**What is required:** Write the records out again without change. Leave the pictures behind.

⁂

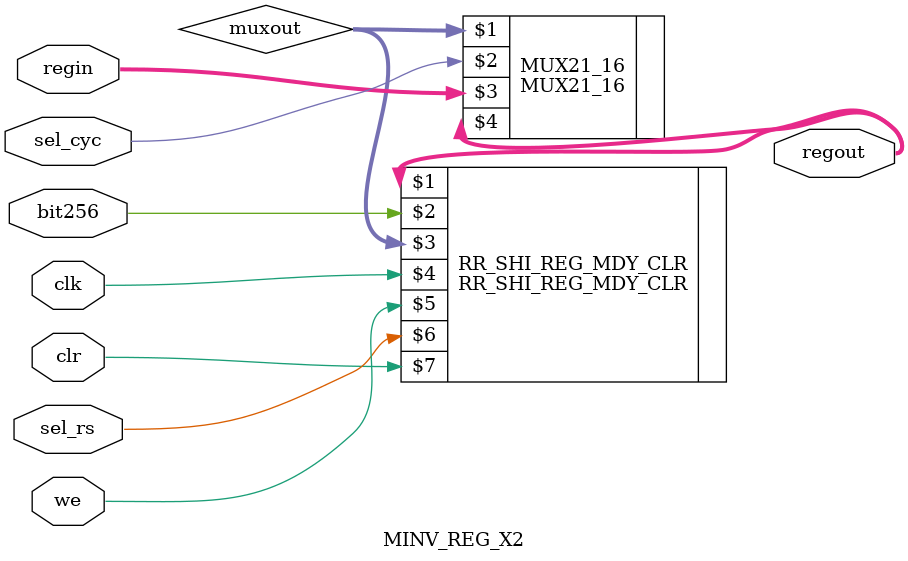
<source format=v>
module  MINV_REG_X2(regout,bit256,regin,clk,we,sel_cyc,sel_rs,clr);
  output [15:0] regout;
  input [15:0] regin;
  input  clk,we,sel_cyc,sel_rs,bit256,clr;
  wire [15:0] muxout;        

  //sel_cyc=0,select regin;sel_cyc=1,select regout.
  MUX21_16  MUX21_16(muxout,sel_cyc,regin,regout);
  
  //sel_rs=0,select muxout;sel_rs=1,select right shift 1bit.
  RR_SHI_REG_MDY_CLR  RR_SHI_REG_MDY_CLR(regout,bit256,muxout,clk,we,sel_rs,clr);
  
endmodule
</source>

⁂

**Final answer:**
<source format=v>
module  MINV_REG_X2(regout,bit256,regin,clk,we,sel_cyc,sel_rs,clr);
  output [15:0] regout;
  input [15:0] regin;
  input  clk,we,sel_cyc,sel_rs,bit256,clr;
  wire [15:0] muxout;        

  //sel_cyc=0,select regin;sel_cyc=1,select regout.
  MUX21_16  MUX21_16(muxout,sel_cyc,regin,regout);
  
  //sel_rs=0,select muxout;sel_rs=1,select right shift 1bit.
  RR_SHI_REG_MDY_CLR  RR_SHI_REG_MDY_CLR(regout,bit256,muxout,clk,we,sel_rs,clr);
  
endmodule
</source>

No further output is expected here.